@Christian_Reich: re: “Well, the first is really a dumb code: “Apparent life threatening event in infant”. How do you do analytics on that?” Term of art - think of it as “chest pain” for infants.
For additional analytic fun, what I’ll call “sociology” is keeping the diagnostic landscape interesting: ALTEs are now officially BRUEs (http://emedicine.medscape.com/article/1418765-overview). But I trust in the ability of concept_relationship to iron out the bumps between “near-SIDS”, “ALTE”, and “BRUE” and make standard analytics possible.
does not properly append to CONCEPT.csv, but rather produces a lower-case concept.csv. I thought this problem had been fixed, per this post. If I append concept.csv to CONCEPT.csv, the problems with CONCEPT_RELATIONSHIP.csv, CONCEPT_ANCESTOR.csv, and CONCEPT_SYNONYM.csv having terms that do not appear in CONCEPT.csv go away.
Ah. Regression problem. Sorry about that. Glad it works. Keep it coming.
We are still on the NDC problem, but it looks like that RxNorm made a change to prefabricated injectables (like syringes with the substance in there as powder): Instead of the concentration they provide the total amount. They provide new codes for these and proper upgrades for the old ones, but only for those that are currently prescribable. I am still finding out and will as RxNorm what’s going on. It may take a little.
We have examples of the condition codes from various site’s source data in our network that currently have a deprecated mapping in concept_relationship. Would you like us to send you our full list for your team to investigate?
I believe cpt4.jar is either broken again, or there is a problem with the server side. I downloaded the vocabulary with the default vocabularies on 6/12/2016, and got this error:
$java -jar cpt4.jar 5
Exception in thread "main" com.sun.xml.internal.ws.fault.ServerSOAPFaultException: Client received SOAP Fault from server: Java heap space Please see the server log to find more detail regarding exact cause of the failure.
at com.sun.xml.internal.ws.fault.SOAP11Fault.getProtocolException(SOAP11Fault.java:178)
at com.sun.xml.internal.ws.fault.SOAPFaultBuilder.createException(SOAPFaultBuilder.java:116)
at com.sun.xml.internal.ws.client.sei.StubHandler.readResponse(StubHandler.java:238)
at com.sun.xml.internal.ws.db.DatabindingImpl.deserializeResponse(DatabindingImpl.java:189)
at com.sun.xml.internal.ws.db.DatabindingImpl.deserializeResponse(DatabindingImpl.java:276)
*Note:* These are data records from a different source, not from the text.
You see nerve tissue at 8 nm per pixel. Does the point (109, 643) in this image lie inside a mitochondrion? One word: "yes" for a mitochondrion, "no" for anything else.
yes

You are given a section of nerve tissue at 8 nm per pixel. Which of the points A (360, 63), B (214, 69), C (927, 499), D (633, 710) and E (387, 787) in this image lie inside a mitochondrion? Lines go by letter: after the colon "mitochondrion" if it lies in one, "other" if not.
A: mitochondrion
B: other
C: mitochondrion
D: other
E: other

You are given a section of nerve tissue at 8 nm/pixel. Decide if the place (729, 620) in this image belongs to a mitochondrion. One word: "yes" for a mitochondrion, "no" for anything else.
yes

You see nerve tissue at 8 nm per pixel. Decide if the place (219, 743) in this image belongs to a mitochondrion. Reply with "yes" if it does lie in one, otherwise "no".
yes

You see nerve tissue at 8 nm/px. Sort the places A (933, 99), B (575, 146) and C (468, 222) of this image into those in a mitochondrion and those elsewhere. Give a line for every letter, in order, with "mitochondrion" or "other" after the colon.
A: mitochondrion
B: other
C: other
at com.sun.xml.internal.ws.client.sei.SyncMethodHandler.invoke(SyncMethodHandler.java:104)
at com.sun.xml.internal.ws.client.sei.SyncMethodHandler.invoke(SyncMethodHandler.java:77)
at com.sun.xml.internal.ws.client.sei.SEIStub.invoke(SEIStub.java:147)
at com.sun.proxy.$Proxy34.getCode(Unknown Source)
at org.odhsi.utils.cpt.Application.process(Application.java:113)
at org.odhsi.utils.cpt.Application.main(Application.java:84)
Has anyone else had this problem? It occurs on both Windows and Linux.
@Vladimir_Nikolaenko
Also, I was surprised to see that when running the cpt4.jar two times on the same data I got the 14580 CPT4 codes tacked onto the CONCEPT.csv file in a different order each time. I would recommend that it be stable from one run to the next – perhaps printing them out in the same order as they appear in CONCEPT_CPT4.csv. That way, we can readily run a diff between changing versions of vocabularies. Note: I am not 100% sure that it is not a matter of CONCEPT_CPT4.csv coming back in two different orders (sorry).